Friday, August 28, 2009

Shifting assignments


My manager has been protecting me from new assignments, letting me finish off assignments from my old position and focus on getting my feet wet with the Presbyterian Panel, as I try to make deadlines and hopefully keep up with more of the backlog of Panel work that he wasn’t always able to keep up with when he had the job and also had lots of other projects. But Thursday/Friday the manager asked me about taking on a new project, working with a consultant and the World Mission unit – a unit I’ve worked with before – on strategic planning. The project is bigger than I had thought when I tentatively said Yes – and/but is also supposed to be done in about a month – which is a very tough deadline but also means it will be over sooner rather than later. We’ll see how it shapes up. One of the key players is on vacation for the next week (another one of them is pictured above). My manager said some nice things about me in referring the clients to me.

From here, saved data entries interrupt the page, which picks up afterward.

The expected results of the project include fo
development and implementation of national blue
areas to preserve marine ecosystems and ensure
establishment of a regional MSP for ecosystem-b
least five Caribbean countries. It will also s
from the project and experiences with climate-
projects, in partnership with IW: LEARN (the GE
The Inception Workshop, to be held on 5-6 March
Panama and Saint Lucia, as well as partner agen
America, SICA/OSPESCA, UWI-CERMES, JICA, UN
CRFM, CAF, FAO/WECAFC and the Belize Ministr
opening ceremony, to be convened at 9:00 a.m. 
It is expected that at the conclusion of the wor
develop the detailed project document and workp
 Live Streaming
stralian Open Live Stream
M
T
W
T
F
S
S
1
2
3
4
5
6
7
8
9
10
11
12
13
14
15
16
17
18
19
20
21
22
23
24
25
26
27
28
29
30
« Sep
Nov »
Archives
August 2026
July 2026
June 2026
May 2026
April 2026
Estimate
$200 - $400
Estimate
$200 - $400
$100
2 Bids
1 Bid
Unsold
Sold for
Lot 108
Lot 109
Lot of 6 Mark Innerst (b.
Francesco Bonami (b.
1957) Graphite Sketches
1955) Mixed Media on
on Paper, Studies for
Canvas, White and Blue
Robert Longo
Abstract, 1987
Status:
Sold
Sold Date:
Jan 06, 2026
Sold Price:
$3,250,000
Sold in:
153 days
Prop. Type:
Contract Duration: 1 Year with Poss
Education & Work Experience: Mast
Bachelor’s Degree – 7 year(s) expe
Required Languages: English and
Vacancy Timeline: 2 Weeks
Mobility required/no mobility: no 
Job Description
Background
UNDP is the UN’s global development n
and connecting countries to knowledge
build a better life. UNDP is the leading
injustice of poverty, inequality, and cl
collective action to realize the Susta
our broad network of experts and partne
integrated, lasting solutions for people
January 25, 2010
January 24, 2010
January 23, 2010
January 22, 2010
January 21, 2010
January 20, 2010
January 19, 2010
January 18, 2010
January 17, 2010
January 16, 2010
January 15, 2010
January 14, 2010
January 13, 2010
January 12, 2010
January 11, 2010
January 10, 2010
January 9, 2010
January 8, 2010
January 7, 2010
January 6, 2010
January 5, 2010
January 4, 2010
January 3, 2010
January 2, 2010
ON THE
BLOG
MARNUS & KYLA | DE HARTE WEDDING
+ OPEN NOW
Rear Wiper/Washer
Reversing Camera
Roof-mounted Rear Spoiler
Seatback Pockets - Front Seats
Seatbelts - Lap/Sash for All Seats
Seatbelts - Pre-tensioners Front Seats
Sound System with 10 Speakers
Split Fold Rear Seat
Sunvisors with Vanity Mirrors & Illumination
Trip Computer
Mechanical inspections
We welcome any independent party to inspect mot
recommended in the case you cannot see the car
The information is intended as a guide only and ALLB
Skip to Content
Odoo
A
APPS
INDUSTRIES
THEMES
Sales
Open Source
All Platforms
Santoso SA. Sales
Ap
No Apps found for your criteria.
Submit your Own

Stephanie is in kind of a similar boat. Her main teaching English as a New Language has apparently been trying to shift some of her responsibilities and she has started pushing Stephanie to teach not only the Scholastic standardized. Computerized Read 180 curriculum to the upper-grade students (ENL and other ) but also the lower-grade version Systems 44, which she was supposed to teach, to Stephanie. The advantage of this is that Stephanie – although she’s have to learn two new curricula/systems – would have to do very little lesson planning. I don’t really like Stephanie getting pushed around so much by her colleague, however, and the move isn’t necessarily good for the students/the school as a whole (and Stephanie is still somewhat skeptical about these new curricula and they may not last more than a couple of years at the school.